▸ Goal of the exercise: Your answer should hold exactly the lines from the one with "[164,72,185,86] [x] -> (237, 115) //" through the final line of the data below, reproduced as written.

▸ Materials provided:
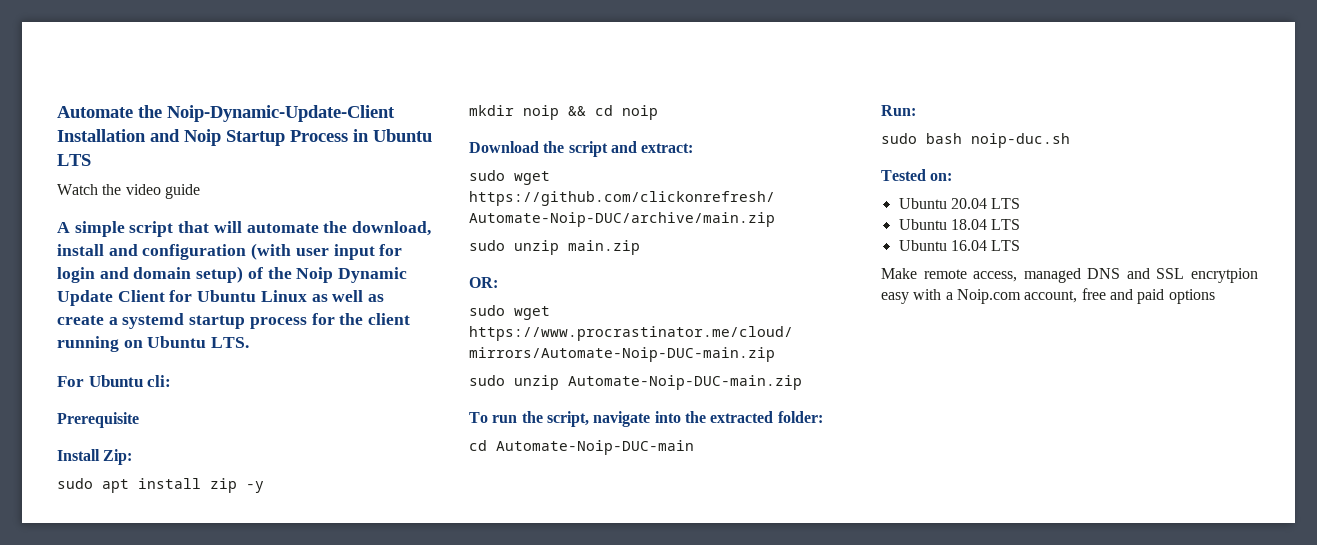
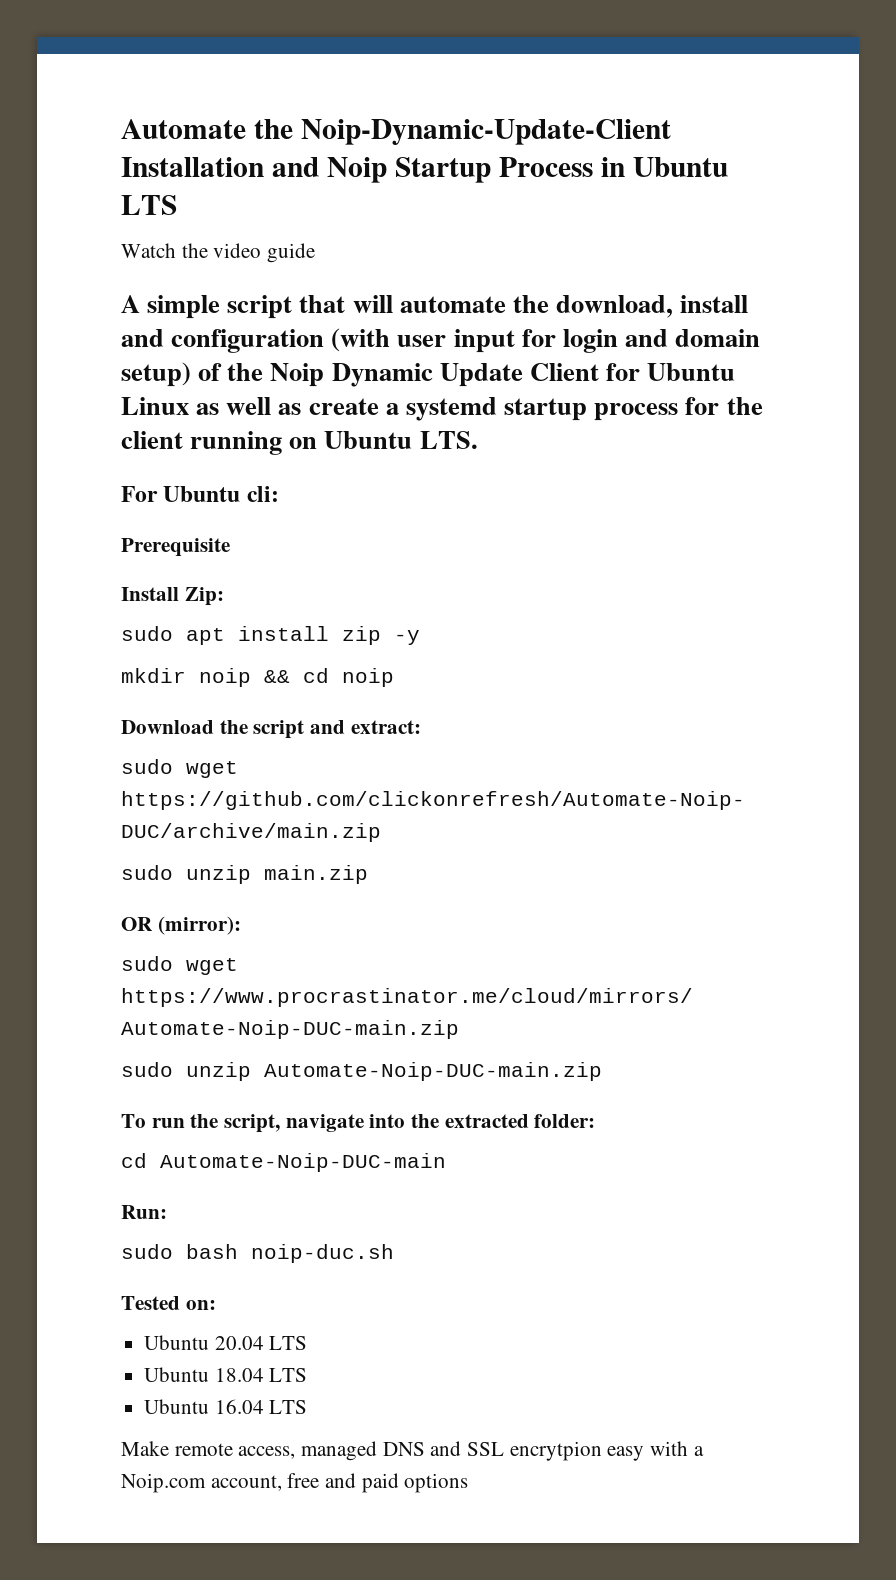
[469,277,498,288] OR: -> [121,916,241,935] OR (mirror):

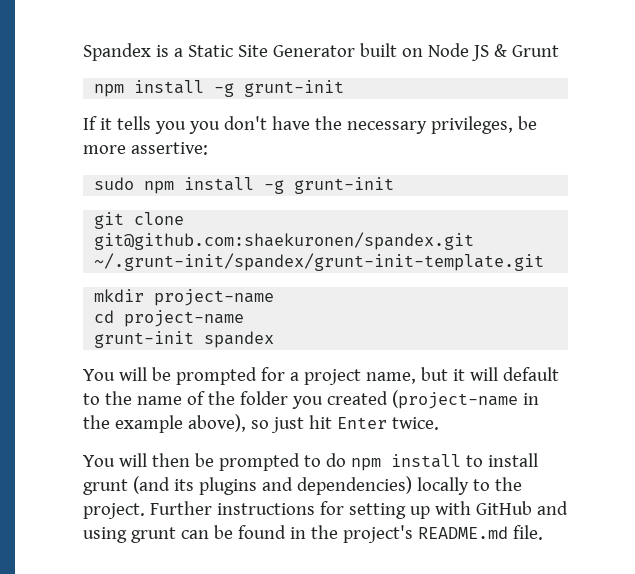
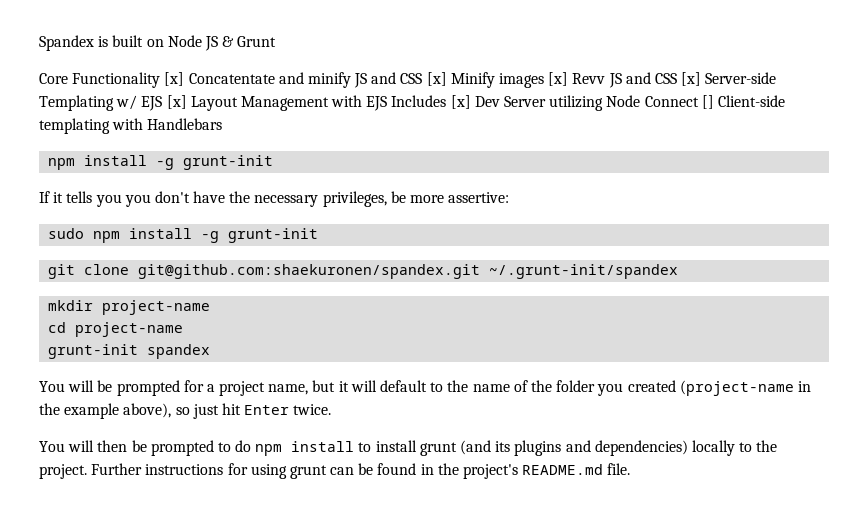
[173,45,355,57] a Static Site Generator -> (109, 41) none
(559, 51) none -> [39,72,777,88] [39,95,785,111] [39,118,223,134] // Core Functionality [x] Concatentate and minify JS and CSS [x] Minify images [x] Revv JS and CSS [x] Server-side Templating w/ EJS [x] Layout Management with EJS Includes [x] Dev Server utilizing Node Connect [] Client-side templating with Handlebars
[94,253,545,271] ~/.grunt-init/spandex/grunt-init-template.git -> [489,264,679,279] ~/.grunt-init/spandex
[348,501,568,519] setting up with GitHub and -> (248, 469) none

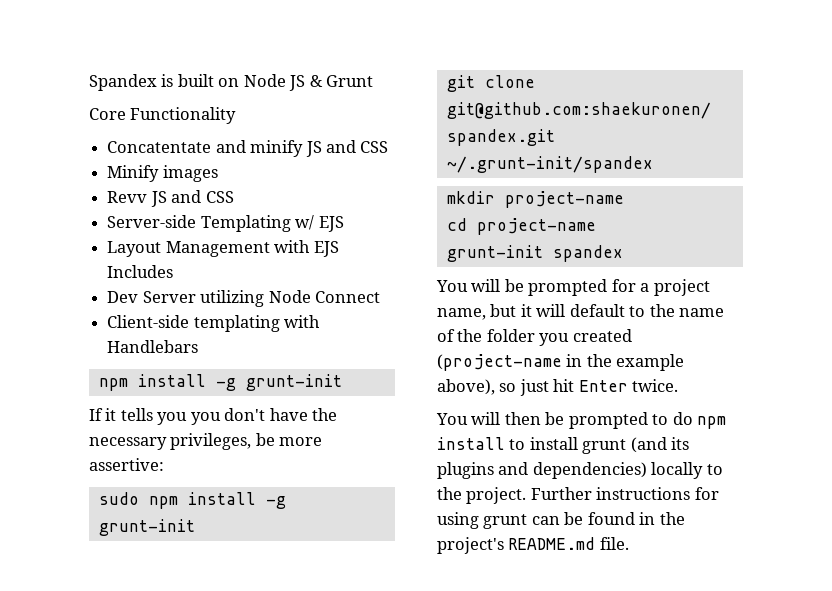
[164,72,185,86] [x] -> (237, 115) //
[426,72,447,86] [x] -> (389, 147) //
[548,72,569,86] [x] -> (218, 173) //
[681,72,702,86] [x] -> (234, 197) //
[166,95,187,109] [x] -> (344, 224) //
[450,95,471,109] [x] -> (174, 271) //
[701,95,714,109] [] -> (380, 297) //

▸ Solved exercise:
[164,72,185,86] [x] -> (237, 115) //
[426,72,447,86] [x] -> (389, 147) //
[548,72,569,86] [x] -> (218, 173) //
[681,72,702,86] [x] -> (234, 197) //
[166,95,187,109] [x] -> (344, 224) //
[450,95,471,109] [x] -> (174, 271) //
[701,95,714,109] [] -> (380, 297) //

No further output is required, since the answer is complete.